§ Document text
Nikolaos Dertilis was the last remaining junta member in jail. He died 28 January 2013 at the age of 94.

==Conditions of detention==
Amnesty International and other human rights bodies such as the Committee for the Prevention of Torture have repeatedly expressed concern about the prison for its overcrowding and inhumane treatment of detainees.
In 2007, a special committee composed of physicians of the Division of Health Inspections of the Prefecture of Piraeus and Piraeus Medical Association has reported that the hospital and the mental clinic of the prison operate without even the minimum conditions of hygiene, with aging infrastructure and big shortages in medical and nursing staff. The Hellenic Parliament has vowed to improve conditions.

§ Required action A
Retype the passage from the prison text from "In 2007, a special" up to and including "to improve conditions.".
§ Required action B
Extend the text about the Greek prison and its detention conditions, picking up after its final sentence.

§ Extracted data
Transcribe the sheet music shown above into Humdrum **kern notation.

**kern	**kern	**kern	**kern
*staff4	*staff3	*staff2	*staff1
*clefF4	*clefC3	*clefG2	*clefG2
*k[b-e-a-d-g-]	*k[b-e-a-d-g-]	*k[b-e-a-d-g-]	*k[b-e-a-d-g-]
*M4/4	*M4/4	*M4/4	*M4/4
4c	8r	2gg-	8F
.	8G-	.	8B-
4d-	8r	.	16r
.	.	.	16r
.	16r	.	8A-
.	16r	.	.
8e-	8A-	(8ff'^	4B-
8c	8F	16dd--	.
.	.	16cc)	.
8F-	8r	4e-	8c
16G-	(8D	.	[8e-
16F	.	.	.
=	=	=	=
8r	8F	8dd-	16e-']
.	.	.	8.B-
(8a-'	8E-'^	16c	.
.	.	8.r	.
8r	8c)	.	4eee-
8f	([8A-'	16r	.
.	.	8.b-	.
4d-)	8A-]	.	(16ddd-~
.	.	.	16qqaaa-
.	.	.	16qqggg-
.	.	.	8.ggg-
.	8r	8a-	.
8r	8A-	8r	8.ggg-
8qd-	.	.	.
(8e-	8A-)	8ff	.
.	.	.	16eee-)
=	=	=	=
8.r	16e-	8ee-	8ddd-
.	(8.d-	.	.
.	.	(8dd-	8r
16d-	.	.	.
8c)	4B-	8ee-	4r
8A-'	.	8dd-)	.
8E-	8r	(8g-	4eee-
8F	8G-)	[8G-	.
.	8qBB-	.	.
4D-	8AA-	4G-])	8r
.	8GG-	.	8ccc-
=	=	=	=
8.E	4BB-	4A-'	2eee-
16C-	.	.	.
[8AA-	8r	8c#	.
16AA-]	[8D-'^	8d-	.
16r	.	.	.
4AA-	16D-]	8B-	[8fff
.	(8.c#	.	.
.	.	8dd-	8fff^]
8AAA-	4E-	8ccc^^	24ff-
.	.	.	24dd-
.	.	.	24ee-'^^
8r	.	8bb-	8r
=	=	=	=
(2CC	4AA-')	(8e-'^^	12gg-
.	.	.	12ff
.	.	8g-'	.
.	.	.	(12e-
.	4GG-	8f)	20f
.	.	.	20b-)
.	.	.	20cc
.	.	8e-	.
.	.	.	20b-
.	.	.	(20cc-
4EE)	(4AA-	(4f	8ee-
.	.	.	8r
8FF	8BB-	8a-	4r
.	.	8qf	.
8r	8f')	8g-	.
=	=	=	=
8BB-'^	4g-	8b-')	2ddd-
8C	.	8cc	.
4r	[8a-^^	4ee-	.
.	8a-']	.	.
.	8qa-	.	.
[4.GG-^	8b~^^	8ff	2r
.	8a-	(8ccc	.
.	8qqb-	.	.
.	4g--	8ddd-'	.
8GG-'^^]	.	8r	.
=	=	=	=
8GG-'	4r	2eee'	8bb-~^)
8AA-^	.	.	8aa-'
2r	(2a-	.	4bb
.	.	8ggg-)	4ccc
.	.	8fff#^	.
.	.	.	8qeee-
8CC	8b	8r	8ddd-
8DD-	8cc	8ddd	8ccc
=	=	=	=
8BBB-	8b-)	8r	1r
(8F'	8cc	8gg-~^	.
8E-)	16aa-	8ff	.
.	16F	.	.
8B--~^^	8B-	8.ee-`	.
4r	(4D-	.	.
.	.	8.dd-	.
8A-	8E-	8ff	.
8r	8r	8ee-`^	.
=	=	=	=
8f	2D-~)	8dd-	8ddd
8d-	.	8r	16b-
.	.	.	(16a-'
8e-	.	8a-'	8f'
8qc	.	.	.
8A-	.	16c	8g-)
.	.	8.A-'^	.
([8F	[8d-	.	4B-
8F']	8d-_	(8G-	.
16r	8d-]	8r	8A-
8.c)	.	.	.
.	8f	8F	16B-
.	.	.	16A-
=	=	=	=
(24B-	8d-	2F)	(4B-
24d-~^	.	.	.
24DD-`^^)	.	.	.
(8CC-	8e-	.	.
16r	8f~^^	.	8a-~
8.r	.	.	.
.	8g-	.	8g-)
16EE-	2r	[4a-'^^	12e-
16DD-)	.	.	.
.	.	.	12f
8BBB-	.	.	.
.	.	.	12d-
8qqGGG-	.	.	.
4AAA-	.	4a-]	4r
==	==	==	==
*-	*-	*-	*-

§ Expected answer A
In 2007, a special committee composed of physicians of the Division of Health Inspections of the Prefecture of Piraeus and Piraeus Medical Association has reported that the hospital and the mental clinic of the prison operate without even the minimum conditions of hygiene, with aging infrastructure and big shortages in medical and nursing staff. The Hellenic Parliament has vowed to improve conditions.

§ Expected answer B
Since May 2008 the women prisoners section has been transferred to Thiva prison complex following many years of protests and complaints to the government by the Korydallos municipality and inhabitants. As of only one of the three women prison section hosts women under trial. Demolition works have commenced, for the two out of the three sections, in January 2010 and although they were expected to be completed till the end of June 2010, leaving free space of 10 acre to be used as a park, the demolition was completed about 7 years after, in March 2017.

== Prisoner actions ==
In November 1995, there was a massive riot, with inmates taking control of the prison for several days in a "battle" with prison guards and police.
Earlier in 1990, the inmates of Korydalos took over the entire complex for 28 days. The seizure of the complex was related to prison conditions and criminal justice reform. After the 28 day standoff, Justice officials bent to a majority of the demands the prisoners made and concessions were given in favor of the inmates.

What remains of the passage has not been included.